Chang R J, Laufer L R, Meldrum D R, DeFazio J, Lu J K, Vale W W, Rivier J E, Judd H L
J Clin Endocrinol Metab. 1983 May;56(5):897-903. doi: 10.1210/jcem-56-5-897.
The principal glandular source of increased serum androgens in polycystic ovarian disease (PCO) is controversial), since complete separation of ovarian from adrenal function has not been achieved. The purpose of this study was to determine whether a long-acting GnRH agonist could be used to selectively inhibit ovarian steroid secretion in PCO and ovulatory women. Each of five typical PCO patients and six ovulatory subjects on day 2 of their menstrual cycles received D-Trp6-Pro9-NEt-LHRH (GnRH-a; 100 micrograms) for 28 consecutive days. Their results were compared to basal serum hormone values in eight oophorectomized women. In response to GnRH-a, PCO and normal subjects exhibited sharp and sustained rises of LH and gradual decreases in FSH. These levels were clearly less than basal levels seen in oophorectomized women. Episodic LH release was significantly attenuated in both groups at the end of GnRH-a treatment. After the administration of agonist, serum estradiol (E2), estrone (E1), androstenedione (A), and testosterone (T) were suppressed to castrate levels in both groups. The decrements of E2 and E1 in PCO were gradual and continuous compared to initial dramatic rises, which reached peaks at 14 days, and subsequent abrupt falls in the ovulatory controls. Serum A and T declined steadily in both groups. Basal serum dehydroepiandrosterone and dehydroepiandrosterone sulfate, but not cortisol, levels were elevated in PCO subjects. The 24-h secretion patterns and responses to ACTH of these hormones in PCO and ovulatory subjects were unaltered by GnRH-a administration. These data demonstrate that 1) in PCO subjects, GnRH-a induced complete suppression of ovarian steroid secretion, as circulating levels at the end of treatment were comparable to those seen in our oophorectomy subjects; 2) elevated A and T levels in PCO patients were derived primarily from the ovary; and 3) adrenal steroid secretion was unaltered by GnRH-a in both PCO and normal women.

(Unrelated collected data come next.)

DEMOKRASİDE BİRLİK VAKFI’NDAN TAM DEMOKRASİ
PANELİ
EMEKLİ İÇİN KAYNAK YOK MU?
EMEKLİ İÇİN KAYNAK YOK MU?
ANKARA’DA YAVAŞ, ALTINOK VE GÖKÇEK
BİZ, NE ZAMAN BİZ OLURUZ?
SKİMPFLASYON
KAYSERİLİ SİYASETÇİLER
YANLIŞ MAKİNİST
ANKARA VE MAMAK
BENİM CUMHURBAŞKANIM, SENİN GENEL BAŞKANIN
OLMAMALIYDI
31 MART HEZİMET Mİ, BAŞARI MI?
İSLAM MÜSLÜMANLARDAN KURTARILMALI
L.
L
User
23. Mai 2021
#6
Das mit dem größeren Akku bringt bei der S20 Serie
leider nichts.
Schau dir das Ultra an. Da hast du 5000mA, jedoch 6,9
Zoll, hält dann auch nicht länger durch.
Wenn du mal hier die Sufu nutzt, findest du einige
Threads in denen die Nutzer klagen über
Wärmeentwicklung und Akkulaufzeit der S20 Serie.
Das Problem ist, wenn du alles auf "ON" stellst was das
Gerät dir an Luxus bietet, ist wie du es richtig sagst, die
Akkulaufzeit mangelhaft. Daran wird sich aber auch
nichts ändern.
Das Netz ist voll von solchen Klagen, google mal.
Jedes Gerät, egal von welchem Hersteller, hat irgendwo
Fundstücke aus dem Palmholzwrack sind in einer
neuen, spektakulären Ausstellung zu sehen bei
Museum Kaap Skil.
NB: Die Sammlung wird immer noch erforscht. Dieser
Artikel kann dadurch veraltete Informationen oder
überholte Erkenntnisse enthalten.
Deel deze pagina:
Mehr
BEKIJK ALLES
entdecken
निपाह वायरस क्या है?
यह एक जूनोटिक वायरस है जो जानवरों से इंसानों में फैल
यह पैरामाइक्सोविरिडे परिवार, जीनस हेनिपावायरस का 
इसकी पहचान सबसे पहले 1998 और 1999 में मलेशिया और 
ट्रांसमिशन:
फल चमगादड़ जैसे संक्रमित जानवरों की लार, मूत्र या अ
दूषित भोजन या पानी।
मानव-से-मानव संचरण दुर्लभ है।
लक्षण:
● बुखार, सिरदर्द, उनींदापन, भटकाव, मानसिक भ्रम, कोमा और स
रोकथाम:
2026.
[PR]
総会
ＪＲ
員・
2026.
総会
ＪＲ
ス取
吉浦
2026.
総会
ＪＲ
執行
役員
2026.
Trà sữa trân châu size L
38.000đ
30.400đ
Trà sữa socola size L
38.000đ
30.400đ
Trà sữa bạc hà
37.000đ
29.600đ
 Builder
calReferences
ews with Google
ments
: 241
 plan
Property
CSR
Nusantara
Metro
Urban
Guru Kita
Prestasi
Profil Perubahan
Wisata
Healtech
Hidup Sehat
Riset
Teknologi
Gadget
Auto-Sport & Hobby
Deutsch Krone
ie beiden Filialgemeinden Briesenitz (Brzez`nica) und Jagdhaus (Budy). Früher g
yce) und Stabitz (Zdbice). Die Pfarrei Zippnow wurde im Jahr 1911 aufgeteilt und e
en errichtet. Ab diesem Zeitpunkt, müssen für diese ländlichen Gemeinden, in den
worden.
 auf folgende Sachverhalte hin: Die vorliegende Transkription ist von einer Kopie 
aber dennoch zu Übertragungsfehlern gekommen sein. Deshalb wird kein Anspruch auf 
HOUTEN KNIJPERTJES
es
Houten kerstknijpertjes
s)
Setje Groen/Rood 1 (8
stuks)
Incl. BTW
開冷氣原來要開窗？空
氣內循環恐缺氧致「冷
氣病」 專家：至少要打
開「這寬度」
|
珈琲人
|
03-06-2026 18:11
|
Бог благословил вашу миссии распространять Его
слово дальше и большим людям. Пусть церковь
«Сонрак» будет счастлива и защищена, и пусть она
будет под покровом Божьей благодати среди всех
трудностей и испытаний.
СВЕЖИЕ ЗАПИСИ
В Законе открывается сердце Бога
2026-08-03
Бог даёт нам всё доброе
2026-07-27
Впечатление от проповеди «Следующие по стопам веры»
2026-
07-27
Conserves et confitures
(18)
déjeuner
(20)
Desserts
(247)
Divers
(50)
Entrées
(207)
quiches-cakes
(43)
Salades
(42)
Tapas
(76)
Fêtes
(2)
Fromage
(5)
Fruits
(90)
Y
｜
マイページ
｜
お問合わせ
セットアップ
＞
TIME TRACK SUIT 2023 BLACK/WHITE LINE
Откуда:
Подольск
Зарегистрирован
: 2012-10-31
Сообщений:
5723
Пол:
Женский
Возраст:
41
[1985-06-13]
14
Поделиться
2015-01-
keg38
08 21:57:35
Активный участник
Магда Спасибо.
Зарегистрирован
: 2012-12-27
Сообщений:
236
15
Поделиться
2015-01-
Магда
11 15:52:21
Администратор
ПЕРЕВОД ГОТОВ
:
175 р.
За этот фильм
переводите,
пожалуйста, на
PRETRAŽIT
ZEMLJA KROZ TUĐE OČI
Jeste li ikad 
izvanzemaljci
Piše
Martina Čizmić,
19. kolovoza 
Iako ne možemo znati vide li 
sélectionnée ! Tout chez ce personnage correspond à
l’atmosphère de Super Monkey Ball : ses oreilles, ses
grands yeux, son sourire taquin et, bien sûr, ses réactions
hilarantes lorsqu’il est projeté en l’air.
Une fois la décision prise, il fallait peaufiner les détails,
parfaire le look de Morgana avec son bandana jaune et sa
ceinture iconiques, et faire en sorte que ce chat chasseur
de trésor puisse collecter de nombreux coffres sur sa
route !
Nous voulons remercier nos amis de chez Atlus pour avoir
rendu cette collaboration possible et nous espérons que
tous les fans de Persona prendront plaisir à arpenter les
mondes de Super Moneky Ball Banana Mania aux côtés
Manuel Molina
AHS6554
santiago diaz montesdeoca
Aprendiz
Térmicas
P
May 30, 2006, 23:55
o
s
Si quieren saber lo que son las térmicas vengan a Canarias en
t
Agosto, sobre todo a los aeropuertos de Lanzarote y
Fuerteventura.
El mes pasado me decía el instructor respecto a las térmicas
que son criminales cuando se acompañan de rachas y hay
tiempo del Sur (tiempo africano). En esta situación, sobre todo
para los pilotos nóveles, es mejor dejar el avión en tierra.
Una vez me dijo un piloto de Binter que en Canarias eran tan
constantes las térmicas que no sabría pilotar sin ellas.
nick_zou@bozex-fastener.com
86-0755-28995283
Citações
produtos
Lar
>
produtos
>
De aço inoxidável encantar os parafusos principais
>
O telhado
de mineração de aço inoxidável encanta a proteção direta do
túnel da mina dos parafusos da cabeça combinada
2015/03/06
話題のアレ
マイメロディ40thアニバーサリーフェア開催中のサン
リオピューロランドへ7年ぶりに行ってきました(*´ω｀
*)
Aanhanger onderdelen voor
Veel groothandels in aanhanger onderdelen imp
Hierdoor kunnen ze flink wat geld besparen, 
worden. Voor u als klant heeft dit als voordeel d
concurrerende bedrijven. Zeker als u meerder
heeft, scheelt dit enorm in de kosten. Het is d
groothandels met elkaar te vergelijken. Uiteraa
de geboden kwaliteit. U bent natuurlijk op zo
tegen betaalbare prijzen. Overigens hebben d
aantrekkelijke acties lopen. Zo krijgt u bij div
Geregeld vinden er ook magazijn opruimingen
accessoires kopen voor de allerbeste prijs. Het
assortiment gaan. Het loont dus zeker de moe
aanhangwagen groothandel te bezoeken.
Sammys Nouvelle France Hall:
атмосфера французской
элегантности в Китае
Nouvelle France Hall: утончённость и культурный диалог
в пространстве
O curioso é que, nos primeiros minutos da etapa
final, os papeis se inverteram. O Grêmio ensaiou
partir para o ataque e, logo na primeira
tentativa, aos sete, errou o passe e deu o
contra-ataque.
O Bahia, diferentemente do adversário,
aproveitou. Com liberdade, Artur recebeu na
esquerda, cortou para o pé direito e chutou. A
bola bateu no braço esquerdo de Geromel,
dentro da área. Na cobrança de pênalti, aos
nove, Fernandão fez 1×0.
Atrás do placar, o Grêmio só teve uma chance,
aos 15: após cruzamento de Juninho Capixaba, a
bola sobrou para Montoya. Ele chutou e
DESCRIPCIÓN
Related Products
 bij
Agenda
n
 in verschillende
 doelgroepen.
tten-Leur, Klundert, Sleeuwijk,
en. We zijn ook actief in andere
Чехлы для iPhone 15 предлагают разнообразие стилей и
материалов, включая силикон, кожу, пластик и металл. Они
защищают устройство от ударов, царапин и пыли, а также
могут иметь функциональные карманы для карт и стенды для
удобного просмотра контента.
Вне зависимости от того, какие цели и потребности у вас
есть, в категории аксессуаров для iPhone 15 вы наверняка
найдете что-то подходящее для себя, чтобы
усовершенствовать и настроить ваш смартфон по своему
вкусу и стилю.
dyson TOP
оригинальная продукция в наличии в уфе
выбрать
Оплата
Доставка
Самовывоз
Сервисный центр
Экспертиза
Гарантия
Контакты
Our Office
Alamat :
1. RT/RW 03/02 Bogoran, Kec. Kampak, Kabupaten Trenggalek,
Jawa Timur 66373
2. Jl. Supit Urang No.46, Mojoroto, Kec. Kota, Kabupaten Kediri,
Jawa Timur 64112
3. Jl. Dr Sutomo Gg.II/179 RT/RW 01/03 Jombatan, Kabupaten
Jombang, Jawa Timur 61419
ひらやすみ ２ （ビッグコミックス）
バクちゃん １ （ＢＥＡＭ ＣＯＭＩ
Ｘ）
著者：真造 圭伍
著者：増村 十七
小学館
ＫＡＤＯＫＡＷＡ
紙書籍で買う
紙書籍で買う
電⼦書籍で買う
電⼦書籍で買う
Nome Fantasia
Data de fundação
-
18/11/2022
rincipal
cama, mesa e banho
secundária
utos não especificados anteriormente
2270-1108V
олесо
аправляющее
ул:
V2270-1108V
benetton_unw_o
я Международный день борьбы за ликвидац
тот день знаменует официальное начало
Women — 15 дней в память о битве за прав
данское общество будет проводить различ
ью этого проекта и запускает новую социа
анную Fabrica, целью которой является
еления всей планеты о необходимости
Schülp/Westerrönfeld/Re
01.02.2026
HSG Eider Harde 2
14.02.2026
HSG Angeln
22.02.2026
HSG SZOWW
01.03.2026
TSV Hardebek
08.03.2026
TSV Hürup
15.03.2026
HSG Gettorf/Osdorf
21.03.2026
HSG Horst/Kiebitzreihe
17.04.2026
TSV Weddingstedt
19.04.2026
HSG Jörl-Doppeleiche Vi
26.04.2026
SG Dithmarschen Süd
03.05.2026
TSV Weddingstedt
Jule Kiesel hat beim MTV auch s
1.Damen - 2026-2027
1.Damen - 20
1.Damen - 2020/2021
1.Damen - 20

多囊卵巢疾病(PCO)中血清雄激素升高的主要腺体来源存在争议,因为尚未实现卵巢功能与肾上腺功能的完全分离。本研究的目的是确定长效GnRH激动剂是否可用于选择性抑制PCO患者和有排卵女性的卵巢类固醇分泌。5名典型PCO患者和6名处于月经周期第2天的有排卵受试者,每人连续28天接受D-色氨酸6-脯氨酸9-乙基-LHRH(GnRH-a;100微克)。将他们的结果与8名接受卵巢切除术女性的基础血清激素值进行比较。对GnRH-a的反应中,PCO患者和正常受试者的LH急剧持续升高,FSH逐渐下降。这些水平明显低于卵巢切除术后女性的基础水平。在GnRH-a治疗结束时,两组的LH脉冲式释放均显著减弱。给予激动剂后,两组的血清雌二醇(E2)、雌酮(E1)、雄烯二酮(A)和睾酮(T)均被抑制至去势水平。与最初在第14天达到峰值的急剧升高以及随后有排卵对照组的突然下降相比,PCO患者中E2和E1的下降是逐渐且持续的。两组中血清A和T均稳步下降。PCO患者的基础血清脱氢表雄酮和硫酸脱氢表雄酮水平升高,但皮质醇水平未升高。GnRH-a给药未改变PCO患者和有排卵受试者中这些激素的24小时分泌模式及对促肾上腺皮质激素的反应。这些数据表明:1)在PCO患者中,GnRH-a诱导卵巢类固醇分泌完全抑制,因为治疗结束时的循环水平与我们卵巢切除术后受试者的水平相当;2)PCO患者中升高的A和T水平主要源于卵巢;3)GnRH-a对PCO患者和正常女性的肾上腺类固醇分泌均无影响。